98. “Fuhrmann Henschel”
Play in five acts by Gerhart Hauptmann
Performance at the Deutsches Theater, Berlin
Gerhart Hauptmann's mature art has transformed an everyday, almost uninteresting event into a drama that we follow from act to act with ever-increasing devotion and which, despite the apparent indifference of the subject matter, leaves us with the feeling that we have made a new experience of what is called human destiny. Hauptmann's art definitely has something that points to the artist's delicate hands. Hauptmann does not know a rough grasping and shaping of people and actions so that they correspond to the artist's intention. Hauptmann does not know the Shakespearean way of always doing violence to things in order to bring them into the dramatic framework. He obviously loves the things he treats too much for that. He sees their form, their life with the finest artistic sense. The simple, plain truth of the facts is revealed to his inquiring gaze, his feelings resting selflessly on the objects; and when he places this simple, plain truth in front of people, only then do they realize how wrong and false they themselves see the same facts.
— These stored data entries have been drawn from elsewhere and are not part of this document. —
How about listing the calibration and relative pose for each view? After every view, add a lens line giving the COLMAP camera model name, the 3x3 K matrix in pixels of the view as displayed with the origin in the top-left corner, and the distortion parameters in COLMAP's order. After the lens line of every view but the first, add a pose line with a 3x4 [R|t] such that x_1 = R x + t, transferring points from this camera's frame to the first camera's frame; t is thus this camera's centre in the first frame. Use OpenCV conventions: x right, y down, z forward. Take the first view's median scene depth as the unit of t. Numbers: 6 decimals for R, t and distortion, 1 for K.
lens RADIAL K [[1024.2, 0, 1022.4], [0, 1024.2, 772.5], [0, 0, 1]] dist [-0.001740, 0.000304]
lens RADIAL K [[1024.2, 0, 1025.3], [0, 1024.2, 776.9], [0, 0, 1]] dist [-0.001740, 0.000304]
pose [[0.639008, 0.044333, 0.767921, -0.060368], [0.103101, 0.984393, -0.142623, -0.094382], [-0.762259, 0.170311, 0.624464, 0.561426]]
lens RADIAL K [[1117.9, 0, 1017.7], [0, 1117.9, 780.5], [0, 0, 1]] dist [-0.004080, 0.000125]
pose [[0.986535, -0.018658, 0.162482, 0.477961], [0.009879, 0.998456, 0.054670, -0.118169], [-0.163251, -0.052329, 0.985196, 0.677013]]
The carter Henschel lives in a Silesian seaside resort in the 1960s. He is a well-behaved, honest man, up to his job, loved by his servants and the townspeople. But he is weak-willed and not very clever towards the people who take advantage of his weakness. The maid Hanne also lives in his house. She is a person who will not shy away from any criminal act if it can lead her to seize control of Henschel's house. Henschel's wife is ill and soon dies. The child Henschel has by this woman also dies. While all this is happening, Hanne catches the carter in her nets. He marries her, despite having promised his dying wife that he would never do so. The way Hanne behaves gives rise to the justified suspicion in the village that the first wife and her child have been taken away from her. She betrays the good Henschel with a waiter. The way in which the poor man is informed of his second wife's infidelity by his acquaintances at the inn and how he is driven to despair and voluntary death when he is certain is of unspeakable dramatic effect in Hauptmann's portrayal.
We are dealing with simple, undifferentiated people and with a plot that follows perfectly straight lines. Only an artist like Gerhart Hauptmann, who sees simplicity in its greatness because he sees it in its truth, can show how shocking such people and such actions can be. Just let a moralizing or idealizing poet come across the same material: it would be a runaway hit.
There is a feminine trait in Hauptmann's poetic talent. It has been noted that in the course of their married life, women gradually adopt a handwriting that becomes more and more similar to that of their husband. So it is with Hauptmann's dramatic style. It becomes more and more similar to the features in which nature creates. Compare this development with that of Schiller, for example. The latter is increasingly searching for an artistic style, for a mode of creation with higher laws than those found in nature. Schiller is the male poet who wants to create style; Hauptmann is the female genius who waits until she has conceived what she is to give birth to. I am not speaking in Schiller's favor, nor do I want to say anything to Hauptmann's disadvantage. For perhaps poetry is a feminine expression of the psyche and only philosophy the outflow of the truly masculine. Then poets with masculine traits would only really be philosophical natures who express themselves through the medium of poetry. And perhaps Hauptmann's poetry only appears so unphilosophical because he is a real poet!
The performance at the Deutsches Theater is worthy of recognition in every respect. The direction was up to the style of the work and the actors gave exemplary performances. The only thing one could do would be to copy out the note to say a word of praise for each name, if one did not want to do injustice to the other by mentioning one. But Rudolf Rittner (Fuhrmann Henschel) and Else Lehmann (Hanne) must be mentioned, because they solved the two most difficult tasks in the best possible way.